Not everyone is so deeply committed to sharing their story to help others. To reveal intensely private information about family dynamics , personal relationships and interactions to help make life easier for someone else — that too, complete strangers.
Not everyone is so open to sharing their pain, their challenges as a parent with someone they have
never met. I was only so privileged to have had this special experience yesterday, with Bruce McIntosh, husband and father of two.
Bruce is no ordinary husband and father. For a man who will tell you that every aspect of life changed when the diagnosis came 11 years ago, Bruce was extraordinarily candid about that which has brought him lots of joy and plenty of pain —- his 13-year-old autistic son. As he recounted the often harrowing details of life with son Cliff, from the happy, funny moments of joy his first child has brought to the family, to the times that Cliff has made Bruce and his wife Linda fearful, one thing was clear —- the incredible love this father has for his son.

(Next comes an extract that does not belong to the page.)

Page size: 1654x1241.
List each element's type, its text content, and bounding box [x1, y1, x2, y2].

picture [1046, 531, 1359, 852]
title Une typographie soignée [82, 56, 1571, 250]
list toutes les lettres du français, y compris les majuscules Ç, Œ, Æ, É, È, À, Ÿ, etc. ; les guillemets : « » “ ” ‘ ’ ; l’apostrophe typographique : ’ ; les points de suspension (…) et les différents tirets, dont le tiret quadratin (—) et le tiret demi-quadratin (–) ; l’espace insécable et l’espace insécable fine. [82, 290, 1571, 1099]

Even when his son, who is in the throes of puberty, recently used his strength to overpower his father, after assaulting his mother, during a more serious ‘meltdown’– Bruce speaks lovingly of the young boy who taught himself how to read, who is sharp as a whip, but whose communication skills are devoured by the condition which at times lead to the need for crisis intervention, including the police.
The McIntosh family has been coping with Cliff’s autism for 10 years now, and increasingly feel they are not able to cope with the 24-7 hour care and monitoring that Cliff needs. They are asking the provincial government to create a crisis centre to help autistic children like Cliff get the help they need, from professionals who have expertise in treating children with autism.
One in 88 children will be diagnosed with autism. That is until today. A new U.S. study shows that number is now one in 50 children will be diagnosed autism. As experts weigh in on the causes and treatment protocols, parents like Bruce and his wife Linda suffer, silently. Siblings like Cliffs’ sister, Clara, are forced to understand. Parents like Cliff’s parents are made to endure such things as being rejected by hospitals when their son needs help, needing extra help in their house to care for Cliff, taking on unforeseen expenses (medications, staffing, etc.), to give their child(ren) some semblance of normalcy, endure the biting pain of isolation, rejection from friends and family, even medical professionals who simply DO NOT UNDERSTAND, people who judge, assume and show little concern for truly understanding the reasons why children with autism do things differently.
Through all of these harrowing life changes and situations, Bruce loves his son. That has never and will never change.
What must change and hopefully is changing ever so slowly is society’s view of children with autism, as well as our understanding of what it must be like to be a parent of a child with autism.